OpenX, for instance, attempted – and ultimately failed – to compete with Google in the publisher ad server market, according to CEO John Gentry, who was deposed in October 2023.

In its countermotion, the DOJ quotes Gentry from his deposition, where he explained that OpenX had never been able to convince customers to drop AdX because AdX is the “delivery point for the largest source of demand in the display business.”

OpenX eventually shut down its ad server business in late 2018 and laid off 100 employees.

The DOJ also cites sworn statements by Brian O’Kelley, who said AppNexus “never got meaningful traction in the US” with its publisher ad server for similar reasons.

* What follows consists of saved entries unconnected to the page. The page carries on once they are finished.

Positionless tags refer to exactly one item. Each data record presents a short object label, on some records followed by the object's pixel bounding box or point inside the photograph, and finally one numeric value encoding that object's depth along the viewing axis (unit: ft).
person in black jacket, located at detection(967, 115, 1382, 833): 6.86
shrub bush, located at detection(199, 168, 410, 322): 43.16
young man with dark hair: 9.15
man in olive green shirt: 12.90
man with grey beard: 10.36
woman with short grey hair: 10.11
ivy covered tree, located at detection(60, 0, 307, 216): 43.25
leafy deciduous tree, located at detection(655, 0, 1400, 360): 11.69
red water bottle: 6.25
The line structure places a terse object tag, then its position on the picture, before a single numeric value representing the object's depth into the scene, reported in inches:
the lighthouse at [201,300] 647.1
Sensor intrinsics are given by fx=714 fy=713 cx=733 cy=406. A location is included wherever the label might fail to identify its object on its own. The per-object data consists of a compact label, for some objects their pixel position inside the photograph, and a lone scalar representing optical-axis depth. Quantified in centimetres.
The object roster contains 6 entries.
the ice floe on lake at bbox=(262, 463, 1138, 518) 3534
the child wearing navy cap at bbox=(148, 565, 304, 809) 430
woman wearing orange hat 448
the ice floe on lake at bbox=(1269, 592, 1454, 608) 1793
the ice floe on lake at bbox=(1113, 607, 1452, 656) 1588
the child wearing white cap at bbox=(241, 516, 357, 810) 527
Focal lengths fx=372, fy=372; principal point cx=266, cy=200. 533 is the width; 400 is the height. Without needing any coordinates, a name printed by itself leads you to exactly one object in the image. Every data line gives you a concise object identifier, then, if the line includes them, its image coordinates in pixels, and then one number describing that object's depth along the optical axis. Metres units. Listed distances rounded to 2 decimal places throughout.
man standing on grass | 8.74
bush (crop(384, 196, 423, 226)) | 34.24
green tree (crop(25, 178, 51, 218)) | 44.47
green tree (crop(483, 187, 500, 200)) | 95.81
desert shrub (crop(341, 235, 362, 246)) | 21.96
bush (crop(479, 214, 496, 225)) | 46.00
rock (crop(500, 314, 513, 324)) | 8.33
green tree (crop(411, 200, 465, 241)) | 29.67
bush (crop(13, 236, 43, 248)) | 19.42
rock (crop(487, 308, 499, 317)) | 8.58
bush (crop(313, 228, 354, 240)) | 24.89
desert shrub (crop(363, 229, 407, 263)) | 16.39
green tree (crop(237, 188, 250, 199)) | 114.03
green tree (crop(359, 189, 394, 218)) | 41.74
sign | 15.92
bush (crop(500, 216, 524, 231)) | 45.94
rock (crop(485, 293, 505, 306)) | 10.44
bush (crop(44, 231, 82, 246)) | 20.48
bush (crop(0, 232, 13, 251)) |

Header bidding emerged as a way for third-party exchanges to circumvent Google’s powerful position in the auction.

But, as O’Kelley observed during his deposition, Google’s last look advantage in open bidding allowed DFP and AdX to “manipulate auctions and manipulate the decisioning process, in [Google’s] benefit.”

Market realities matter

Google’s lawyers, however, characterize these and other statements as hearsay and conjecture. The motion to exclude points to Casale’s deposition from September 2023 as an example of speculative testimony.

When Casale was asked, “What is your understanding of why Google created the Open Bidding product?” he responded: “We assumed it was an attempt at creating a header bidding killer.”

He was also asked, “Have you ever spoken to publishers who expressed any concern about Google’s dominance across the ad tech stack?

Casale: “That’s a pretty common position that a lot of publishers have.”

(Interestingly, this second question and answer are cited in Google’s motion to exclude but are redacted from the version of Casale’s deposition that was unsealed together with hundreds of other trial exhibits over the past couple of weeks.)

In Google’s view, Casale’s statements and similar ones by other industry insiders are inadmissible because they constitute unsupported opinions.

“It makes no difference that third parties may profess to couch their opinions in many years or extensive experience in the industry,” Google writes in its motion. “The experience of third parties in the industry does not render them competent to testify as to conclusions such as whether a firm is dominant, a monopoly, anticompetitive or causing anticompetitive effects.”

But in the DOJ’s view, the industry experience of these witnesses is exactly what makes them valuable and viable.

“These market participants live and breathe the give-and-take of competition in the ad tech industry every day and are positioned as well or better than anyone else to testify to how Google’s conduct has affected them,” the DOJ writes. “While expert testimony serves an important role, market realities matter more than what is theoretically possible.”

So, what’ll happen here?

It seems unlikely that the people who laid the very first programmatic pipes won’t be allowed to testify in a trial that could alter the course of the ad tech industry.

But that decision will be left up to Leonie Brinkema, the federal judge presiding over United States v. Google LLC (take two).

Update: Google’s motion to exclude non-party lay opinions was denied during a hearing on September 4.